-- Opening Marker --

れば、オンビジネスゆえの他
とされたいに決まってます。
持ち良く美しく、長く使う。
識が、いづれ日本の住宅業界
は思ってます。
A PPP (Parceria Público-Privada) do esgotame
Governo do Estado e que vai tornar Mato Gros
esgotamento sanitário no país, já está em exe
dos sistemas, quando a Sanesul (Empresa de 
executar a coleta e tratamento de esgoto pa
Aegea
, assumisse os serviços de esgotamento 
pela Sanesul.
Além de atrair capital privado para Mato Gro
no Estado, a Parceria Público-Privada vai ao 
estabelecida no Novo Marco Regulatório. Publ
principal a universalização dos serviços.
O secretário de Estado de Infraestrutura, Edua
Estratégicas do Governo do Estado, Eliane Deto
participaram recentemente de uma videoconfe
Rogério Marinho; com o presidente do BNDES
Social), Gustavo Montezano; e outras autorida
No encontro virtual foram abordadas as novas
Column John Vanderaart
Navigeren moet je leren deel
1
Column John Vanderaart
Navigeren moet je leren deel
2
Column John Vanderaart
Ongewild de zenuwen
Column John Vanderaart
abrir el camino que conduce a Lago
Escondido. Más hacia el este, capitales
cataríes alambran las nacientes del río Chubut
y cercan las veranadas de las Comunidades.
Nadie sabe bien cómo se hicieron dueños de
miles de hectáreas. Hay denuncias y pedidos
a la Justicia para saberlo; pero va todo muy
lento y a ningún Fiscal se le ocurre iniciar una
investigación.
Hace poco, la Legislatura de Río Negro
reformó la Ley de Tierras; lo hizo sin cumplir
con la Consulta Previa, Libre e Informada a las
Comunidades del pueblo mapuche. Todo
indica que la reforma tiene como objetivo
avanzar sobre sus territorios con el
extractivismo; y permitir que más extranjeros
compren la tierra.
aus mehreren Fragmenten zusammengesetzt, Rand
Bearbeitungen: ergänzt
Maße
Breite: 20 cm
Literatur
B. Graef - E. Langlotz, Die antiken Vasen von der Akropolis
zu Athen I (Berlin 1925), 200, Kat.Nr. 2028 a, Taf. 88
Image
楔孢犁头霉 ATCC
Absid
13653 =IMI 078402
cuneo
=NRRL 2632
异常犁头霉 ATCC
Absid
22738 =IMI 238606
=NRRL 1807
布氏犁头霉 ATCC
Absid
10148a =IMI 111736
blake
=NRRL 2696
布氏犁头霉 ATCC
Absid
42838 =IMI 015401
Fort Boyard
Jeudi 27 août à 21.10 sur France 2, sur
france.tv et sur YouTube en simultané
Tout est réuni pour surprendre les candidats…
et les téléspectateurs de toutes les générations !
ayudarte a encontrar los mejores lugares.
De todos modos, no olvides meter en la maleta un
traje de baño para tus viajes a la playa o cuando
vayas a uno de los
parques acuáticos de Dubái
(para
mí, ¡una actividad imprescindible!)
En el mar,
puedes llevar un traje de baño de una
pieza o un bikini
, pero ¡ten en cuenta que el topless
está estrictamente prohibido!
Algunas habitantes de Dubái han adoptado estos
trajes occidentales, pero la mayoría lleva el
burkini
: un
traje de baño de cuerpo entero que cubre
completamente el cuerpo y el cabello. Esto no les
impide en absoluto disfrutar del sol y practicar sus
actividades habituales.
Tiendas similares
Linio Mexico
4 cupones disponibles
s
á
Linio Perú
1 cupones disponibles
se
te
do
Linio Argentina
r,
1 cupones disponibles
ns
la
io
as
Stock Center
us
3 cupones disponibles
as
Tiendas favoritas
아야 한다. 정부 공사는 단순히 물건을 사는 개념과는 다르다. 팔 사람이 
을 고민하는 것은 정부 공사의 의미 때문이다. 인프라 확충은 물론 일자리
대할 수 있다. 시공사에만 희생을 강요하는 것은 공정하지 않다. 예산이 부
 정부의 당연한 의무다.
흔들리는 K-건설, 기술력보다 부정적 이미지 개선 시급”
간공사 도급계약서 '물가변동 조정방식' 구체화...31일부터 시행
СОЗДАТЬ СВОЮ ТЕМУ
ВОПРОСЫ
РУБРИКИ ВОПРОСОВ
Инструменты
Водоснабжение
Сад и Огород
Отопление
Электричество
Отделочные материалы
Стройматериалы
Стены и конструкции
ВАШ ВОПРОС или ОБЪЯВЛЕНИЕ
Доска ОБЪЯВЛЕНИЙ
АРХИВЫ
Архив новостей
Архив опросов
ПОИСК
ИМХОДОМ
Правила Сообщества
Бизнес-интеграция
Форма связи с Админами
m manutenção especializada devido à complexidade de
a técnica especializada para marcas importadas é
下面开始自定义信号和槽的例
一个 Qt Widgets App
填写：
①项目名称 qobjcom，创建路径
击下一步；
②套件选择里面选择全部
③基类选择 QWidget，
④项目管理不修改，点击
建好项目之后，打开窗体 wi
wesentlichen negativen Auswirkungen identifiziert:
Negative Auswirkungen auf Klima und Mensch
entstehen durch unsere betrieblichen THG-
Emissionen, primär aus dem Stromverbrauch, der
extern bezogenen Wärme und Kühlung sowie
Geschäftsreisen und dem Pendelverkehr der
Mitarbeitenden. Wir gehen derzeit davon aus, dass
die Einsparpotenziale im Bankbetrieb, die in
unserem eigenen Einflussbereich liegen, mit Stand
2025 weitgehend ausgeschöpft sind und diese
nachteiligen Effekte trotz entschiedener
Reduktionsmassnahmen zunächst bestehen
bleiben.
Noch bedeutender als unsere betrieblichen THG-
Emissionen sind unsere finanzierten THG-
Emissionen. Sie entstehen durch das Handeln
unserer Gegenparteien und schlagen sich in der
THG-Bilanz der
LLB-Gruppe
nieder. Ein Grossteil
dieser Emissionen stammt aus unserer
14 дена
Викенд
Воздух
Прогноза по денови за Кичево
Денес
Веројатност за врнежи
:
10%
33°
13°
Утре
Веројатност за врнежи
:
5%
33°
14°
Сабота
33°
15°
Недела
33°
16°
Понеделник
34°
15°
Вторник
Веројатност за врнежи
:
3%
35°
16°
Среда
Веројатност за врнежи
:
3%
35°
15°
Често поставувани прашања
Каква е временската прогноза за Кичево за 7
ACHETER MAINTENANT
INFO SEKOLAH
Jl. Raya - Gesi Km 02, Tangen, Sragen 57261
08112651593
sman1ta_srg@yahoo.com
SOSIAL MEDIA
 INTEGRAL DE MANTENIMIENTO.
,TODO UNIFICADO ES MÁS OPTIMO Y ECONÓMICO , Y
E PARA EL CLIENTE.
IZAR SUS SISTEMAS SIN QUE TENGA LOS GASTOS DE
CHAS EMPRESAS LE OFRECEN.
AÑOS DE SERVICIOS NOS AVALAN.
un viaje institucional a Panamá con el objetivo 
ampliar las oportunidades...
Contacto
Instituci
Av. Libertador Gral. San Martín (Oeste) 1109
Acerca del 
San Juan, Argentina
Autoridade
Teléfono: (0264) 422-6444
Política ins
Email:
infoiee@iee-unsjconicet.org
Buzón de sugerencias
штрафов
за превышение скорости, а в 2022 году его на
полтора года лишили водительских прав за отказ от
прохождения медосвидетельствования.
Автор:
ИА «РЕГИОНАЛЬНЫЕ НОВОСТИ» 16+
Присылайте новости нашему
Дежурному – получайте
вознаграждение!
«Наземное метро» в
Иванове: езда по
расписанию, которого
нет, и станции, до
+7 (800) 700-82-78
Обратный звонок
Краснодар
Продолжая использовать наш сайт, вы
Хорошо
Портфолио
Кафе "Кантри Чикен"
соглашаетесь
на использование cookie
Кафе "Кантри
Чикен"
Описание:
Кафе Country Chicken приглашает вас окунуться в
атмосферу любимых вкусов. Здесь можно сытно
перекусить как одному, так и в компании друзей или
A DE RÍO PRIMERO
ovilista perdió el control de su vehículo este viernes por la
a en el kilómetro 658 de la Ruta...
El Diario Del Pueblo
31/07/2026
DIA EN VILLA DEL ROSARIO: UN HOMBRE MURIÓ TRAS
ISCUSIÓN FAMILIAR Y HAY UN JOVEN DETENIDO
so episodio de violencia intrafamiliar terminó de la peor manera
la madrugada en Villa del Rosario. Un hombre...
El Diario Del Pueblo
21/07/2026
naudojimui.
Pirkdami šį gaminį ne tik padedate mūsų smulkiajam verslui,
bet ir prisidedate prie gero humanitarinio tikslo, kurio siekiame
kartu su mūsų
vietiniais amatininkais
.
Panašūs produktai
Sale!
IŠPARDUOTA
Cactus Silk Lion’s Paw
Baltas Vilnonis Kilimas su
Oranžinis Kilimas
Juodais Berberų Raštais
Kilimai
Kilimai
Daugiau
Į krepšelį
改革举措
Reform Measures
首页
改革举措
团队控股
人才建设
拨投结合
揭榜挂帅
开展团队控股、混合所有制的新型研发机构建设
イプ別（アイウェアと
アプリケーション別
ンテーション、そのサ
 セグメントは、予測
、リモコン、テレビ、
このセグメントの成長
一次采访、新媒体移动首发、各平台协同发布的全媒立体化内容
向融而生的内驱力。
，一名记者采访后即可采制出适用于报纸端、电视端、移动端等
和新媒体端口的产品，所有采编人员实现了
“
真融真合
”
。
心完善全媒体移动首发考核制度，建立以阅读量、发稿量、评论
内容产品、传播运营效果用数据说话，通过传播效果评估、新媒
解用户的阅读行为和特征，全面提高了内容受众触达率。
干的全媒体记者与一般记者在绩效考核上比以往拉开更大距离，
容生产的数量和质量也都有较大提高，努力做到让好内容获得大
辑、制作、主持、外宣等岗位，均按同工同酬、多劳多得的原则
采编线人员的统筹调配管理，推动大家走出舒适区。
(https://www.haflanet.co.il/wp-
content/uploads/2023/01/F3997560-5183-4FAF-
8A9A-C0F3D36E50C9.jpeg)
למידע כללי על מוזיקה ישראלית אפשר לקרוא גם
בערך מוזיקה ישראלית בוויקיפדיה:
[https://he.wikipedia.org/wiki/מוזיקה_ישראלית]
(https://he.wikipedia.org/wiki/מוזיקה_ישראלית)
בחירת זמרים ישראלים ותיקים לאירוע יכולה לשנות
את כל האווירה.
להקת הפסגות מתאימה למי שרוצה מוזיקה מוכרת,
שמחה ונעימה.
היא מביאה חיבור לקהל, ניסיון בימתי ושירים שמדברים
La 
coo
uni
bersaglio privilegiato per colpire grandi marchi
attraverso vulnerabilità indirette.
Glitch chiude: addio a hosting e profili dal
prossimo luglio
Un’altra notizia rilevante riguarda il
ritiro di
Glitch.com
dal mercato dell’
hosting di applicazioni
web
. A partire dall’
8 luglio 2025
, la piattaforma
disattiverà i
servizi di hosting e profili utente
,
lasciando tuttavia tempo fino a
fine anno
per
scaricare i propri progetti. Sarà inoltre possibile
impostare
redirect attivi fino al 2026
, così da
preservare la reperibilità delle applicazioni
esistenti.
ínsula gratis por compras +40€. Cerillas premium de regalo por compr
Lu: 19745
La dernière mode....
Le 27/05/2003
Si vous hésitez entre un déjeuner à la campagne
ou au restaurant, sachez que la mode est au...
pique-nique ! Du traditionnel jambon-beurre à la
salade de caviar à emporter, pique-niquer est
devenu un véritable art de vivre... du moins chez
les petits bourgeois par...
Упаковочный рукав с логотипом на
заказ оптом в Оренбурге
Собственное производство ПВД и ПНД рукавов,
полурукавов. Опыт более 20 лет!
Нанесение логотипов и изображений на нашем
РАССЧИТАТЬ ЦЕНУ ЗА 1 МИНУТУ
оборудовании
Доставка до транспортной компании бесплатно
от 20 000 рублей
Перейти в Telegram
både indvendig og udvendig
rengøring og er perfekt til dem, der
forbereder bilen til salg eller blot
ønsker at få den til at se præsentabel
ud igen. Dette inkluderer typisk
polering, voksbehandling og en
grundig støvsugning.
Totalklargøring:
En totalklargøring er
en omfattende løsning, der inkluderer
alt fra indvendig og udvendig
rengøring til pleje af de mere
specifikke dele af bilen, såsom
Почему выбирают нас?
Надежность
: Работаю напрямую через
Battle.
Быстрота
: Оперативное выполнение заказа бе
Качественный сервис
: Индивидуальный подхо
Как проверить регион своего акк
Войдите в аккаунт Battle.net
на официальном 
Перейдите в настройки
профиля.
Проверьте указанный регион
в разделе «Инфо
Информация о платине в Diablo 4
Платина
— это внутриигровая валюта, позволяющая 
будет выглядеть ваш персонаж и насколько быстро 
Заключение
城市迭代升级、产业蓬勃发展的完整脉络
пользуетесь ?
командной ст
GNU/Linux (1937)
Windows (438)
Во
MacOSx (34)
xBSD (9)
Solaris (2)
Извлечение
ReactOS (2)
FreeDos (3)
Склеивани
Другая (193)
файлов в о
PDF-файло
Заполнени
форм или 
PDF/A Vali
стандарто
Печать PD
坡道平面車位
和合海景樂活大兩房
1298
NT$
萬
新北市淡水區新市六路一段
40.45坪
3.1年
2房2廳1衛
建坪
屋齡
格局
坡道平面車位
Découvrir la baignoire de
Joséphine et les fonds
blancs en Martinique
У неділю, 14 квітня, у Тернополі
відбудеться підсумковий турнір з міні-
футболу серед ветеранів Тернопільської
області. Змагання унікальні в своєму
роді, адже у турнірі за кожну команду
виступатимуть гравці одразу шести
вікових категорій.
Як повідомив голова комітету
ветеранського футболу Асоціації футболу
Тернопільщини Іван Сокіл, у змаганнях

-- Closing Marker --

Try it:
Across the material above, how many lines include the word "objetivo"? Respond with nothing but the number.

Expected answer:
2